··· EXCERPTED TEXT ···
Hi, I had the same error when try to finetune with my own jupyter notebook and fixed it in the same way.

in which case this error will occur? Do you train img_projection or img_processor?

Got this error using just train.sh. I don't know exactly why I got this error too.

Hi, @2U1 @ayylemao @shlyahin Can you give me the results of following code (after uncommenting)? https://github.com/GaiZhenbiao/Phi3V-Finetuning/blob/ad9c3fe4cfd83fecf51f39484a1f29ce0f2cdd95/train_phi3v.py#L288-L290

And can you try to add model.requires_grad_(False) right after the model is loaded by from_pretrained? Does the error still occur in this case?

@ParadoxZW I've just uncommented the codes I fixed, and run your code. Here are the txt files

debug_0.txt debug_1.txt debug_2.txt debug_3.txt

Hi, @2U1 @ayylemao @shlyahin Can you give me the results of following code (after uncommenting)?

https://github.com/GaiZhenbiao/Phi3V-Finetuning/blob/ad9c3fe4cfd83fecf51f39484a1f29ce0f2cdd95/train_phi3v.py#L288-L290

And can you try to add model.requires_grad_(False) right after the model is loaded by from_pretrained? Does the error still occur in this case?

Traceback (most recent call last):
  File "/home/workspace/Phi3V-Finetuning/train_phi3v.py", line 360, in <module>
    train()
  File "/home/workspace/Phi3V-Finetuning/train_phi3v.py", line 351, in train
    trainer.train()
  File "/opt/conda/envs/travl/lib/python3.10/site-packages/trl/trainer/sft_trainer.py", line 361, in train
    output = super().train(*args, **kwargs)
  File "/opt/conda/envs/travl/lib/python3.10/site-packages/transformers/trainer.py", line 1885, in train
    return inner_training_loop(
  File "/opt/conda/envs/travl/lib/python3.10/site-packages/transformers/trainer.py", line 2216, in _inner_training_loop
    tr_loss_step = self.training_step(model, inputs)
  File "/opt/conda/envs/travl/lib/python3.10/site-packages/transformers/trainer.py", line 3238, in training_step
    loss = self.compute_loss(model, inputs)
  File "/opt/conda/envs/travl/lib/python3.10/site-packages/transformers/trainer.py", line 3264, in compute_loss
    outputs = model(**inputs)
  File "/opt/conda/envs/travl/lib/python3.10/site-packages/torch/nn/modules/module.py", line 1511, in _wrapped_call_impl
    return self._call_impl(*args, **kwargs)
  File "/opt/conda/envs/travl/lib/python3.10/site-packages/torch/nn/modules/module.py", line 1520, in _call_impl
    return forward_call(*args, **kwargs)
  File "/opt/conda/envs/travl/lib/python3.10/site-packages/deepspeed/utils/nvtx.py", line 15, in wrapped_fn
    ret_val = func(*args, **kwargs)
···
- REQUIRED TASKS -
1. In the training-error thread, why were the debug txt files posted?
2. According to the training-error thread, what call was suggested to add right after the model is loaded by from_pretrained?
3. Carry the training-error thread on from the last line shown.
··· GIVEN DATA ···
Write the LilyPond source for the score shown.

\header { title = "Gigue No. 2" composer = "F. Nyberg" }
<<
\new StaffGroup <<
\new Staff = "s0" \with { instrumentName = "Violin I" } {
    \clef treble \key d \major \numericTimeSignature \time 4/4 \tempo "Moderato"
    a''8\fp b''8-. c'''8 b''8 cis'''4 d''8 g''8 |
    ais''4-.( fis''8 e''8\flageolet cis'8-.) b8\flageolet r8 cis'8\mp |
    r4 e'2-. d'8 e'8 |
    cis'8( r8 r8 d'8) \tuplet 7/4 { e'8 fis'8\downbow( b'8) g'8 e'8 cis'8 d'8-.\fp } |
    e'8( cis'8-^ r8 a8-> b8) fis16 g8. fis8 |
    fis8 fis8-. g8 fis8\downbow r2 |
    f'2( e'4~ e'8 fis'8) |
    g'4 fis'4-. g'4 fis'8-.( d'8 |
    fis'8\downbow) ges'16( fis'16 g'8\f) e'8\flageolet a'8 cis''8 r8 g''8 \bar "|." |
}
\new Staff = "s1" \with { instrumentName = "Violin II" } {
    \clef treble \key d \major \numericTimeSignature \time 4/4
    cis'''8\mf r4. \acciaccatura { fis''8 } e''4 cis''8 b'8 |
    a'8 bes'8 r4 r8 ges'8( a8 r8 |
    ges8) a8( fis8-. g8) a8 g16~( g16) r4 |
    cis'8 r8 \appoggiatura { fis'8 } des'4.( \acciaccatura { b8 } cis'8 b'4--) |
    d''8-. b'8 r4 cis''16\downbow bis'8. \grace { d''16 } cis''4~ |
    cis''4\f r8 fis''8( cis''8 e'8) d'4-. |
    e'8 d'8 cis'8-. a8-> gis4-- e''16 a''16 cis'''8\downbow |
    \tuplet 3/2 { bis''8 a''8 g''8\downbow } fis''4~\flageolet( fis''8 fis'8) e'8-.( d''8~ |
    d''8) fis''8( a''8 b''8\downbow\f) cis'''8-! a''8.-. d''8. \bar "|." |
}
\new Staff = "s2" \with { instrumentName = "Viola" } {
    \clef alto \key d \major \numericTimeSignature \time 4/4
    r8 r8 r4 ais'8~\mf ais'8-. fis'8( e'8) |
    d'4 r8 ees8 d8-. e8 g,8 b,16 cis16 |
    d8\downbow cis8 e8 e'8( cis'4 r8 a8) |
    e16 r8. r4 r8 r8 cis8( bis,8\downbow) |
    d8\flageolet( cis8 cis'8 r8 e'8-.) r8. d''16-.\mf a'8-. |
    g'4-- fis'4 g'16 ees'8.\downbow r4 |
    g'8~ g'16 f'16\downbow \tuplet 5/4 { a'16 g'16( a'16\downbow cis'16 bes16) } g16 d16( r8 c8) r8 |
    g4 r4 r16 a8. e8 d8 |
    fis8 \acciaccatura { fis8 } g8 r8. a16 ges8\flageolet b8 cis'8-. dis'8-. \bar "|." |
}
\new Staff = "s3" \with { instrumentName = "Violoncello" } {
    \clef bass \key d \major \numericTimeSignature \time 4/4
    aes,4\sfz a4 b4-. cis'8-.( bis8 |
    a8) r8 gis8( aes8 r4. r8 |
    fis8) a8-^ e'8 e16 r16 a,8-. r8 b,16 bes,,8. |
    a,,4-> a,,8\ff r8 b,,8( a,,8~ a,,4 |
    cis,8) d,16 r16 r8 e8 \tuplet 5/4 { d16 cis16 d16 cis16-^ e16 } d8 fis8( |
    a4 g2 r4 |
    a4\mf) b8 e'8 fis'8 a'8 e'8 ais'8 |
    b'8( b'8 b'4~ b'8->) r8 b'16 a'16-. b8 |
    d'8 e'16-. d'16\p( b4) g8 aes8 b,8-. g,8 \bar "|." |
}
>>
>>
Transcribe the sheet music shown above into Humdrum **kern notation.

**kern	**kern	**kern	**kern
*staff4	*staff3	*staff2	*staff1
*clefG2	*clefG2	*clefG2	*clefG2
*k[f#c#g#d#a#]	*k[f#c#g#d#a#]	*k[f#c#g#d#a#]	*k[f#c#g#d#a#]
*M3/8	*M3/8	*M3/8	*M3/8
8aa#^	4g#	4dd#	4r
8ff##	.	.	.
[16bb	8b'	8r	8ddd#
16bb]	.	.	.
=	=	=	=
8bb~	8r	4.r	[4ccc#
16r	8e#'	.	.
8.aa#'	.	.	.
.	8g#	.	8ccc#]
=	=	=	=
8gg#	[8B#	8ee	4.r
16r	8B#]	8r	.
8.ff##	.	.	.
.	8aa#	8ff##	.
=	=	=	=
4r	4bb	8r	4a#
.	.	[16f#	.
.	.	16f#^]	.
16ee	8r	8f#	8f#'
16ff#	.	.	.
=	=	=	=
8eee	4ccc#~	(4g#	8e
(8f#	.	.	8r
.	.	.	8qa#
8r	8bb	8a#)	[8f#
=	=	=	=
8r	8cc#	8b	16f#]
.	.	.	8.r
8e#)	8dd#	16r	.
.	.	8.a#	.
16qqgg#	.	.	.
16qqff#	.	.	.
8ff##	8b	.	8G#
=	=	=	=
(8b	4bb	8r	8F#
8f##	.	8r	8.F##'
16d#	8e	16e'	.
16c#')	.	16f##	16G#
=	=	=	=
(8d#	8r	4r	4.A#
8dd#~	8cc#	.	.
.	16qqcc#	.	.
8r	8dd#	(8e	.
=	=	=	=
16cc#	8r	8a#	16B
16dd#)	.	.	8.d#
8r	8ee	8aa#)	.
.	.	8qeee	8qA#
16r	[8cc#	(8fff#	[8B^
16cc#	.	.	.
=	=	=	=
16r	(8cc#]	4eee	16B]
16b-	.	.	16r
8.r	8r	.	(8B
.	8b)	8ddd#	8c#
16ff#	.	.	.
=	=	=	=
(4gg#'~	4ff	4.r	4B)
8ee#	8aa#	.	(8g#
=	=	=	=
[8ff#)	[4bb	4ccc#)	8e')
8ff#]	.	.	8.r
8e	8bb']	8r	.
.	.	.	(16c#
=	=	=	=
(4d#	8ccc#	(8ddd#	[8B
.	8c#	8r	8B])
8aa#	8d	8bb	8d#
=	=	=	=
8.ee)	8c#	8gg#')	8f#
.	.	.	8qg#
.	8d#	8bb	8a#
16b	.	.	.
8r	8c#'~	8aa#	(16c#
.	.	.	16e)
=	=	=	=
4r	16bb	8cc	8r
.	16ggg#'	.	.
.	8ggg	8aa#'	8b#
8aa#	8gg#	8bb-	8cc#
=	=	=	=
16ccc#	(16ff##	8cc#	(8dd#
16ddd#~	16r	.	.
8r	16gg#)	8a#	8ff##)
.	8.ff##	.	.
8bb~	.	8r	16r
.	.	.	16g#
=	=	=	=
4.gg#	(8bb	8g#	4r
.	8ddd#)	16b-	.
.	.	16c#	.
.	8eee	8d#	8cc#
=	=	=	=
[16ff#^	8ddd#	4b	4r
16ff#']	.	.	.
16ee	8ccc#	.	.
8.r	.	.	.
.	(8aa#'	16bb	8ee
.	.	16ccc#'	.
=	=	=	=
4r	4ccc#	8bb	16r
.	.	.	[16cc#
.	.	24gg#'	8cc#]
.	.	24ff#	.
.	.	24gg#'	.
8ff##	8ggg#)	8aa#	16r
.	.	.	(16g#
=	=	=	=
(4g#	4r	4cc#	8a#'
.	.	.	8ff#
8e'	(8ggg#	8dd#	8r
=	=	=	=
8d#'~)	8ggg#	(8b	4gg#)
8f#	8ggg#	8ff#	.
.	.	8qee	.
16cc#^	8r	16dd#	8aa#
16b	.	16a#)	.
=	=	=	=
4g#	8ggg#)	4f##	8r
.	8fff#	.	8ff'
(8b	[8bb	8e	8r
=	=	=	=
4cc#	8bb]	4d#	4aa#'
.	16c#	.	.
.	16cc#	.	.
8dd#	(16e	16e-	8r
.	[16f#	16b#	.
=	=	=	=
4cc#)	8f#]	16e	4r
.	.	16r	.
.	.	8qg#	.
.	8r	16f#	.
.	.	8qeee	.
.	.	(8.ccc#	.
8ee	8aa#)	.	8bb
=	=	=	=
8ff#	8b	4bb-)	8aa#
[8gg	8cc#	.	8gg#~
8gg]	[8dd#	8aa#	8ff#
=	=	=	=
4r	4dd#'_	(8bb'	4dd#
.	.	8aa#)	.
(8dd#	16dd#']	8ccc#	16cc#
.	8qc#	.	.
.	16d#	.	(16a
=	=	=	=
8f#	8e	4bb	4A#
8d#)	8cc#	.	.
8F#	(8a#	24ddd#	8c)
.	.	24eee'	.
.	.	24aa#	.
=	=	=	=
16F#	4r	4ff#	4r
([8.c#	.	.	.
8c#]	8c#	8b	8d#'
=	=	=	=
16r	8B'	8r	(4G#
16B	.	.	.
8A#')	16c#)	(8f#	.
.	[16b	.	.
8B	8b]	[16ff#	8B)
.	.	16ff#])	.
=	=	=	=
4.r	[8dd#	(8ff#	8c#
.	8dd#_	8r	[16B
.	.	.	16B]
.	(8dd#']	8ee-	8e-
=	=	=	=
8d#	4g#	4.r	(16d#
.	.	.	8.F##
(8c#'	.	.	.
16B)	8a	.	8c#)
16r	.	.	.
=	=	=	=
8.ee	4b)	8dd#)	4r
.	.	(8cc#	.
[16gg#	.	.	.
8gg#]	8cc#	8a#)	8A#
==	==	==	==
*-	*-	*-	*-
···
- WRITTEN RESPONSES -
1. ParadoxZW asked for the results of the code at lines 288 to 290 of train_phi3v.py after uncommenting it. The poster uncommented that code, ran it, and shared the output as those txt files.

2. model.requires_grad_(False)

3.
  File "/opt/conda/envs/travl/lib/python3.10/site-packages/deepspeed/runtime/engine.py", line 1852, in forward
    loss = self.module(*inputs, **kwargs)
  File "/opt/conda/envs/travl/lib/python3.10/site-packages/torch/nn/modules/module.py", line 1511, in _wrapped_call_impl
    return self._call_impl(*args, **kwargs)
  File "/opt/conda/envs/travl/lib/python3.10/site-packages/torch/nn/modules/module.py", line 1520, in _call_impl
    return forward_call(*args, **kwargs)
  File "/opt/conda/envs/travl/lib/python3.10/site-packages/peft/peft_model.py", line 1129, in forward
    return self.base_model(
  File "/opt/conda/envs/travl/lib/python3.10/site-packages/torch/nn/modules/module.py", line 1511, in _wrapped_call_impl
    return self._call_impl(*args, **kwargs)
  File "/opt/conda/envs/travl/lib/python3.10/site-packages/torch/nn/modules/module.py", line 1520, in _call_impl
    return forward_call(*args, **kwargs)
  File "/opt/conda/envs/travl/lib/python3.10/site-packages/peft/tuners/tuners_utils.py", line 161, in forward
    return self.model.forward(*args, **kwargs)
  File "/opt/conda/envs/travl/lib/python3.10/site-packages/accelerate/hooks.py", line 166, in new_forward
    output = module._old_forward(*args, **kwargs)
  File "/home/workspace/Phi3V-Finetuning/model/modeling_phi3_v.py", line 1301, in forward
    outputs = self.model(
  File "/opt/conda/envs/travl/lib/python3.10/site-packages/torch/nn/modules/module.py", line 1511, in _wrapped_call_impl
    return self._call_impl(*args, **kwargs)
  File "/opt/conda/envs/travl/lib/python3.10/site-packages/torch/nn/modules/module.py", line 1520, in _call_impl
    return forward_call(*args, **kwargs)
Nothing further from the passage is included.